Partimmo all’attacco: una gragnuola di colpi tinse il suo volto cieco di rosso, mentre il sabotatore Indiro Gandhi, detto distruttore di mondi, tagliava gli arti.

Il ratto urlava con le mille voci delle sue prede, poi tirò una zampata a Bolsonara.

Il nostro orrore si trasformò in rabbia vedendo il corpo della nostra camerata decapitato che ancora si agitava fra gli spasmi del rictus, e finalmente dopo mille e più colpi di mitra il ratto cadde.

Cominciammo a sventrarlo.

Ogni persona che tiravamo fuori la finivamo.

Poi, l’inesplicabile: l’ultima delle prede che uscì fuori era una babushka gonfia in maniera innaturale.

Appena fuori, invece di rotolarsi per terra, attaccò Porokov.

Mondocane, sveltissimo malgrado la sua stazza, le tirò un colpo di machete nella pancia. Mentre le budella sgorgavano fuori, scoprimmo con orrore che insieme ad esse fuoriuscivano un numero inimmaginabile di feti di ratto.

Rimanemmo sconvolti, ma Porokov più di tutti: barcollando si avvicinò a un vecchio platano e, dopo aver vomitato, si rannicchiò a terra piangendo.

Da quel giorno smise di sorridere, l’inverno era caduto anche sul suo volto.

Camminavamo, una mattina di un freddo aprile, su un sentiero che dava su una fossa comune.

Improvvisamente Porokov si fermò ad annusare l’aria. «Cosa fai?» Gli dissi spazientito

«Non lo sentite?» Disse, mentre accennava al primo sorriso dopo mesi. «Certo che lo sentiamo, coglione», disse Mondocane. «È fetore di cadaveri».

«No, no», rispose deciso Porokov. «Sotto di esso c’è odore di rose. Qualcosa cresce anche  dopo la morte» e finalmente torno la primavera sul suo volto, ma era una primavera disperata.

«Aspettate un attimo! Vado a controllare», e come un folle si buttò giù per la scarpinata. Improvvisamente lo vedemmo inciampare, rotolare giù e fracassarsi la testa su un masso. Urlando mi gettai verso il fosso, ma Mondocane mi afferrò. «Idiota! Piantala di urlare, ci sentiranno. Era pazzo, ora è morto e va a ingrossare quel mucchio di corpi. Cibo per topi, null’altro che questo».

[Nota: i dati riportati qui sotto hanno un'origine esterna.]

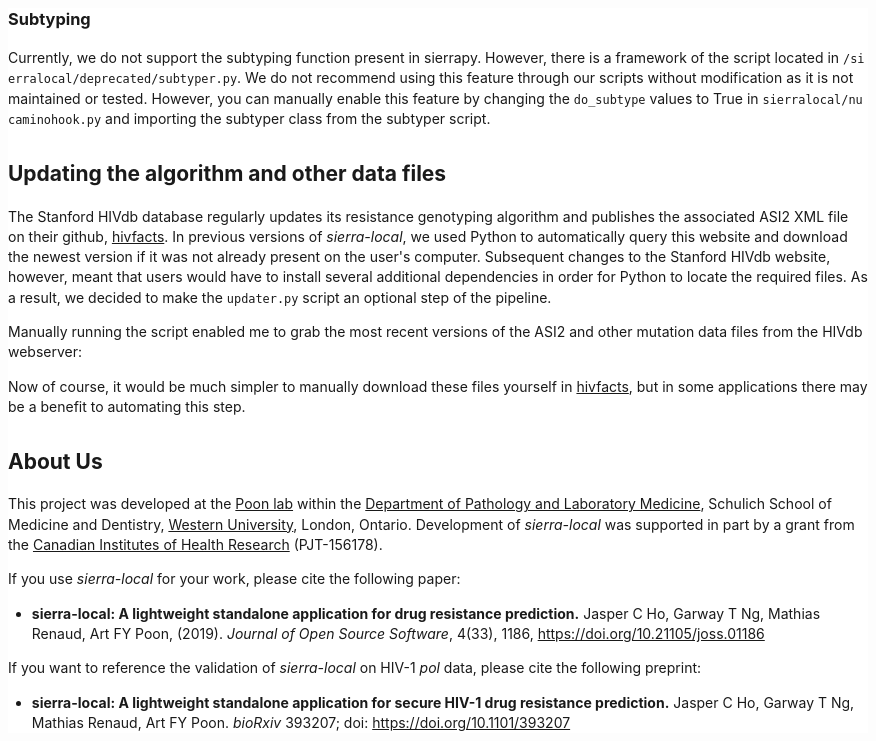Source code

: ### Subtyping

Currently, we do not support the subtyping function present in sierrapy. However, there is a framework of the script located in `/sierralocal/deprecated/subtyper.py`. We do not recommend using this feature through our scripts without modification as it is not maintained or tested. However, you can manually enable this feature by changing the `do_subtype` values to True in `sierralocal/nucaminohook.py` and importing the subtyper class from the subtyper script.

## Updating the algorithm and other data files

The Stanford HIVdb database regularly updates its resistance genotyping algorithm and publishes the associated ASI2 XML file on their github, [hivfacts](https://github.com/hivdb/hivfacts/tree/main/data).  In previous versions of *sierra-local*, we used Python to automatically query this website and download the newest version if it was not already present on the user's computer.  Subsequent changes to the Stanford HIVdb website, however, meant that users would have to install several additional dependencies in order for Python to locate the required files.  As a result, we decided to make the `updater.py` script an optional step of the pipeline.

Manually running the script enabled me to grab the most recent versions of the ASI2 and other mutation data files from the HIVdb webserver:

Now of course, it would be much simpler to manually download these files yourself in [hivfacts](https://github.com/hivdb/hivfacts/tree/main/data), but in some applications there may be a benefit to automating this step.


## About Us
This project was developed at the [Poon lab](http://github.com/PoonLab) within the [Department of Pathology and Laboratory Medicine](https://www.schulich.uwo.ca/pathol/), Schulich School of Medicine and Dentistry, [Western University](http://uwo.ca), London, Ontario.  Development of *sierra-local* was supported in part by a grant from the [Canadian Institutes of Health Research](http://www.cihr-irsc.gc.ca/e/193.html) (PJT-156178).

If you use *sierra-local* for your work, please cite the following paper:
* **sierra-local: A lightweight standalone application for drug resistance prediction.**
  Jasper C Ho, Garway T Ng, Mathias Renaud, Art FY Poon, (2019). 
  *Journal of Open Source Software*, 4(33), 1186, https://doi.org/10.21105/joss.01186

If you want to reference the validation of *sierra-local* on HIV-1 *pol* data, please cite the following preprint:
* **sierra-local: A lightweight standalone application for secure HIV-1 drug resistance prediction.**
  Jasper C Ho, Garway T Ng, Mathias Renaud, Art FY Poon.
  *bioRxiv* 393207; doi: https://doi.org/10.1101/393207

Tacqui, una lacrima mi scese sulla guancia: pensavo di disprezzare Porokov; invece, scoprivo ora di avergli voluto bene.

Mentre ci allontanavamo, in mezzo all’odore di corpi in decomposizione, mi sembrò di sentire profumo di rose.

La sera stessa decisi che non potevo più resistere un giorno di più in questo mondo di scarponi che marciano.

Se nelle città bombardate e nei paesi straziati vedete un giovane vagabondo che annusa l’aria bene, quello sono io. Sono in cerca del soffio di Dio, alcuni lo chiamano “primavera”.